Akurat Fucking Amal jest złym przykładem, ale wiem o czym mówisz ;) chyba raczej, jak w "fanatyku" bodajże.
czemu chlopak został nazistą?? i jest "odmieńcem" może dla tego że cały czas dostawał od zycia kopa w dupe ? może dla tego że chciał coś zrobić,a że wybrał złą droge . karzdy uczy się na własnych błedach i nie nalezy od razukogoś od odmieńca wyzywać
Przecież w filmie konkretnie widać, że bohater wykolejony, depresant, dziwak itp.
A w filmie Fala świetnie widać jak tacy słaby, zagubieni samotni szybko znajdują moc w solidarnej grupie...

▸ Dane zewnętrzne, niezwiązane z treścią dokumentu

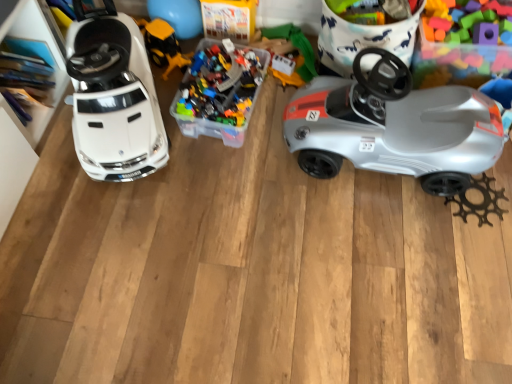
Question: Is translucent plastic container at center, positioned as the 3th toy in left-to-right order, positioned far away from silver plastic car at right?

Choices:
 (A) yes
 (B) no

Answer: (B)

Question: Is silver plastic car at right a part of translucent plastic container at center, positioned as the 3th toy in left-to-right order?

Choices:
 (A) yes
 (B) no

Answer: (B)

Question: From the image's perspective, would you say translucent plastic container at center, arranged as the 2th toy when viewed from the right, is positioned over silver plastic car at right?

Choices:
 (A) no
 (B) yes

Answer: (B)

Question: From a real-world perspective, is translucent plastic container at center, positioned as the 3th toy in left-to-right order, on top of silver plastic car at right?

Choices:
 (A) yes
 (B) no

Answer: (B)

Question: From the image's perspective, is translucent plastic container at center, positioned as the 3th toy in left-to-right order, under silver plastic car at right?

Choices:
 (A) yes
 (B) no

Answer: (B)

Question: Can you confirm if translucent plastic container at center, arranged as the 2th toy when viewed from the right, is wider than silver plastic car at right?

Choices:
 (A) no
 (B) yes

Answer: (B)

Question: Considering the relative sizes of translucent plastic blocks at upper right, positioned as the 1th toy in right-to-left order, and white glossy car at left, the 4th toy viewed from the right, in the image provided, is translucent plastic blocks at upper right, positioned as the 1th toy in right-to-left order, thinner than white glossy car at left, the 4th toy viewed from the right,?

Choices:
 (A) yes
 (B) no

Answer: (A)

Question: Is translucent plastic blocks at upper right, the fourth toy in the left-to-right sequence, facing towards white glossy car at left, the 4th toy viewed from the right?

Choices:
 (A) no
 (B) yes

Answer: (A)

Question: Is translucent plastic blocks at upper right, positioned as the 1th toy in right-to-left order, shorter than white glossy car at left, the 4th toy viewed from the right?

Choices:
 (A) no
 (B) yes

Answer: (B)

Question: Is translucent plastic blocks at upper right, positioned as the 1th toy in right-to-left order, at the left side of white glossy car at left, the 4th toy viewed from the right?

Choices:
 (A) no
 (B) yes

Answer: (A)

Question: Is translucent plastic blocks at upper right, positioned as the 1th toy in right-to-left order, positioned before white glossy car at left, the 1th toy from the left?

Choices:
 (A) no
 (B) yes

Answer: (A)

Question: Is translucent plastic blocks at upper right, positioned as the 1th toy in right-to-left order, to the right of white glossy car at left, the 1th toy from the left, from the viewer's perspective?

Choices:
 (A) no
 (B) yes

Answer: (B)

Question: Is translucent plastic container at center, positioned as the 3th toy in left-to-right order, at the left side of yellow plastic construction vehicle at center, positioned as the third toy in right-to-left order?

Choices:
 (A) yes
 (B) no

Answer: (B)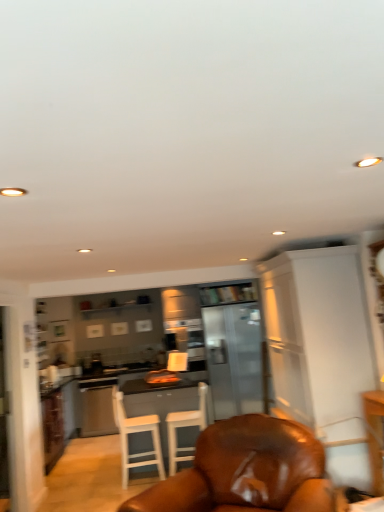
Locate an element on the screen. The image size is (384, 512). satin silver dishwasher at center is located at coordinates (97, 406).

Describe the element at coordinates (97, 406) in the screenshot. This screenshot has height=512, width=384. I see `satin silver dishwasher at center` at that location.

Locate an element on the screen. This screenshot has width=384, height=512. white glossy cabinet at right is located at coordinates (318, 337).

The width and height of the screenshot is (384, 512). What do you see at coordinates (228, 294) in the screenshot? I see `wooden bookshelf at center` at bounding box center [228, 294].

This screenshot has height=512, width=384. Identify the location of white wood chair at center, the second chair viewed from the front. (136, 432).

Can you confirm if wooden bookshelf at center is positioned to the right of white wood chair at center, placed as the first chair when sorted from back to front?

Indeed, wooden bookshelf at center is positioned on the right side of white wood chair at center, placed as the first chair when sorted from back to front.

Are wooden bookshelf at center and white wood chair at center, placed as the first chair when sorted from back to front, located far from each other?

That's right, there is a large distance between wooden bookshelf at center and white wood chair at center, placed as the first chair when sorted from back to front.

Which object is wider, wooden bookshelf at center or white wood chair at center, placed as the first chair when sorted from back to front?

white wood chair at center, placed as the first chair when sorted from back to front.

Is wooden bookshelf at center facing towards white wood chair at center, placed as the first chair when sorted from back to front?

No, wooden bookshelf at center is not facing towards white wood chair at center, placed as the first chair when sorted from back to front.

Is brown leather chair at center, which is counted as the third chair, starting from the back, oriented away from satin silver dishwasher at center?

No, brown leather chair at center, which is counted as the third chair, starting from the back, is not facing away from satin silver dishwasher at center.

Considering the relative sizes of brown leather chair at center, arranged as the first chair when viewed from the front, and satin silver dishwasher at center in the image provided, is brown leather chair at center, arranged as the first chair when viewed from the front, thinner than satin silver dishwasher at center?

In fact, brown leather chair at center, arranged as the first chair when viewed from the front, might be wider than satin silver dishwasher at center.

Where is `dish washer located below the brown leather chair at center, which is counted as the third chair, starting from the back (from the image's perspective)`? This screenshot has width=384, height=512. dish washer located below the brown leather chair at center, which is counted as the third chair, starting from the back (from the image's perspective) is located at coordinates (97, 406).

Is brown leather chair at center, arranged as the first chair when viewed from the front, outside of satin silver dishwasher at center?

That's correct, brown leather chair at center, arranged as the first chair when viewed from the front, is outside of satin silver dishwasher at center.

Does white wood table at center have a greater width compared to white wood chair at center, the third chair positioned from the front?

Yes, white wood table at center is wider than white wood chair at center, the third chair positioned from the front.

Is white wood table at center oriented away from white wood chair at center, the third chair positioned from the front?

No, white wood table at center's orientation is not away from white wood chair at center, the third chair positioned from the front.

Considering the sizes of wooden bookshelf at center and white wood chair at center, acting as the second chair starting from the back, in the image, is wooden bookshelf at center taller or shorter than white wood chair at center, acting as the second chair starting from the back,?

In the image, wooden bookshelf at center appears to be shorter than white wood chair at center, acting as the second chair starting from the back.

Would you say wooden bookshelf at center is outside white wood chair at center, the second chair viewed from the front?

Yes, wooden bookshelf at center is located beyond the bounds of white wood chair at center, the second chair viewed from the front.

Between wooden bookshelf at center and white wood chair at center, the second chair viewed from the front, which one has smaller width?

wooden bookshelf at center.

Is white wood chair at center, acting as the second chair starting from the back, not within brown leather chair at center, arranged as the first chair when viewed from the front?

Indeed, white wood chair at center, acting as the second chair starting from the back, is completely outside brown leather chair at center, arranged as the first chair when viewed from the front.

Is white wood chair at center, the second chair viewed from the front, wider than brown leather chair at center, which is counted as the third chair, starting from the back?

Incorrect, the width of white wood chair at center, the second chair viewed from the front, does not surpass that of brown leather chair at center, which is counted as the third chair, starting from the back.

Is white wood chair at center, acting as the second chair starting from the back, far from brown leather chair at center, arranged as the first chair when viewed from the front?

white wood chair at center, acting as the second chair starting from the back, is positioned a significant distance from brown leather chair at center, arranged as the first chair when viewed from the front.

Between point (120, 422) and point (264, 453), which one is positioned in front?

Point (264, 453)

Would you say white glossy cabinet at right is to the left or to the right of white wood chair at center, the third chair positioned from the front, in the picture?

white glossy cabinet at right is positioned on white wood chair at center, the third chair positioned from the front,'s right side.

From a real-world perspective, which is physically below, white glossy cabinet at right or white wood chair at center, the third chair positioned from the front?

white wood chair at center, the third chair positioned from the front, from a real-world perspective.

Which object is wider, white glossy cabinet at right or white wood chair at center, placed as the first chair when sorted from back to front?

Wider between the two is white glossy cabinet at right.

From the image's perspective, which one is positioned lower, white glossy cabinet at right or white wood chair at center, the third chair positioned from the front?

From the image's view, white wood chair at center, the third chair positioned from the front, is below.

Looking at this image, what's the angular difference between wooden bookshelf at center and white glossy cabinet at right's facing directions?

The angle between the facing direction of wooden bookshelf at center and the facing direction of white glossy cabinet at right is 88.8 degrees.

Which of these two, wooden bookshelf at center or white glossy cabinet at right, is thinner?

With smaller width is wooden bookshelf at center.

Which is in front, wooden bookshelf at center or white glossy cabinet at right?

Positioned in front is white glossy cabinet at right.

Where is `shelf above the white wood chair at center, placed as the first chair when sorted from back to front (from the image's perspective)`? shelf above the white wood chair at center, placed as the first chair when sorted from back to front (from the image's perspective) is located at coordinates (228, 294).

This screenshot has height=512, width=384. What are the coordinates of `the 3rd chair in front of the satin silver dishwasher at center` in the screenshot? It's located at (246, 471).

When comparing their distances from wooden bookshelf at center, does white wood chair at center, acting as the second chair starting from the back, or brown leather chair at center, which is counted as the third chair, starting from the back, seem further?

Among the two, brown leather chair at center, which is counted as the third chair, starting from the back, is located further to wooden bookshelf at center.

In the scene shown: Considering their positions, is brown leather chair at center, arranged as the first chair when viewed from the front, positioned further to white wood chair at center, the second chair viewed from the front, than white wood table at center?

brown leather chair at center, arranged as the first chair when viewed from the front.

From the picture: Looking at the image, which one is located closer to brown leather chair at center, which is counted as the third chair, starting from the back, wooden bookshelf at center or white wood chair at center, acting as the second chair starting from the back?

The object closer to brown leather chair at center, which is counted as the third chair, starting from the back, is white wood chair at center, acting as the second chair starting from the back.

When comparing their distances from wooden bookshelf at center, does brown leather chair at center, arranged as the first chair when viewed from the front, or satin silver dishwasher at center seem closer?

Based on the image, satin silver dishwasher at center appears to be nearer to wooden bookshelf at center.

From the image, which object appears to be farther from wooden bookshelf at center, white wood chair at center, placed as the first chair when sorted from back to front, or satin silver dishwasher at center?

satin silver dishwasher at center is further to wooden bookshelf at center.

Considering their positions, is white wood table at center positioned further to brown leather chair at center, which is counted as the third chair, starting from the back, than white glossy cabinet at right?

white wood table at center is positioned further to the anchor brown leather chair at center, which is counted as the third chair, starting from the back.

Estimate the real-world distances between objects in this image. Which object is closer to wooden bookshelf at center, satin silver dishwasher at center or white wood table at center?

white wood table at center is closer to wooden bookshelf at center.

Based on their spatial positions, is white wood chair at center, the third chair positioned from the front, or wooden bookshelf at center further from white glossy cabinet at right?

The object further to white glossy cabinet at right is white wood chair at center, the third chair positioned from the front.

This screenshot has height=512, width=384. What are the coordinates of `dish washer between white glossy cabinet at right and wooden bookshelf at center along the z-axis` in the screenshot? It's located at (97, 406).

Where is `dish washer between white wood table at center and wooden bookshelf at center along the z-axis`? The width and height of the screenshot is (384, 512). dish washer between white wood table at center and wooden bookshelf at center along the z-axis is located at coordinates (97, 406).

I want to click on dish washer between white wood chair at center, placed as the first chair when sorted from back to front, and wooden bookshelf at center in the front-back direction, so click(x=97, y=406).

You are a GUI agent. You are given a task and a screenshot of the screen. Output one action in this format:
    pyautogui.click(x=<x>, y=<y>)
    Task: Click on the table between brown leather chair at center, arranged as the first chair when viewed from the front, and satin silver dishwasher at center in the front-back direction
    This screenshot has height=512, width=384.
    Given the screenshot: What is the action you would take?
    pyautogui.click(x=162, y=404)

Dziwak, faktycznie. Taki mamy świat, że wrażliwych ludzi nazywa się dziwakami. Zauważmy, że główny bohater dostał się do grupy niejako z przypadku, trącił gościa nożem z przypadku. Nastoletni bunt na zastane okoliczności, dramatyczne - a jakże - pcha bohatera w szpony "gangu". Film nie jest żadną "genezą nazisty" - raczej opowieścią o traumach życia, słabości, tęsknocie. Tutaj nie ma ideologii. Jest za to poszukiwanie poczucia bezpieczeństwa, oparcia, człowieka. Bo ten obraz jest o JEDNOSTCE. Zdecydowanie jeden z najsmutniejszych filmów jakie widziałam.